▸ **Goal**:
Copy out word for word the lines of the material below, from the line holding "order: Caryophyllales" through the end of the material, both included.

(Dataset excerpt)
▬▬▬

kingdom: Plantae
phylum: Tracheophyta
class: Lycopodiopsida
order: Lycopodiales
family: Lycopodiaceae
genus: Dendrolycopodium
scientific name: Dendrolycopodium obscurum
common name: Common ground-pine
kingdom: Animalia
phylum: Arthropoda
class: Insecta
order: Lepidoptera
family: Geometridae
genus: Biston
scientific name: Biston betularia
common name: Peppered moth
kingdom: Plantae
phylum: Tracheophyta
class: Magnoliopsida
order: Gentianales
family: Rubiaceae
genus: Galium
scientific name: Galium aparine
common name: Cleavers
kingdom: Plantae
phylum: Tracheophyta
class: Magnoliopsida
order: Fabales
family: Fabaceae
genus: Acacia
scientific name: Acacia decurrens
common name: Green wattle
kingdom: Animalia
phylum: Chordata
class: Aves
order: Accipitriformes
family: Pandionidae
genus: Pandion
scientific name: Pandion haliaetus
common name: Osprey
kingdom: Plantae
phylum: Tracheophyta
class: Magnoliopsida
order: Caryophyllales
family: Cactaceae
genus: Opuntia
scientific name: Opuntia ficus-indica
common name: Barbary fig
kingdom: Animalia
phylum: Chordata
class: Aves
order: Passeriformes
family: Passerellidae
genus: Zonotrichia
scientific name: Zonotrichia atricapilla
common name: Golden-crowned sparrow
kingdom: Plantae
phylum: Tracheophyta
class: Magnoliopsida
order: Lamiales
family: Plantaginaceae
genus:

▬▬▬

▸ **Response to the task**:
order: Caryophyllales
family: Cactaceae
genus: Opuntia
scientific name: Opuntia ficus-indica
common name: Barbary fig
kingdom: Animalia
phylum: Chordata
class: Aves
order: Passeriformes
family: Passerellidae
genus: Zonotrichia
scientific name: Zonotrichia atricapilla
common name: Golden-crowned sparrow
kingdom: Plantae
phylum: Tracheophyta
class: Magnoliopsida
order: Lamiales
family: Plantaginaceae
genus:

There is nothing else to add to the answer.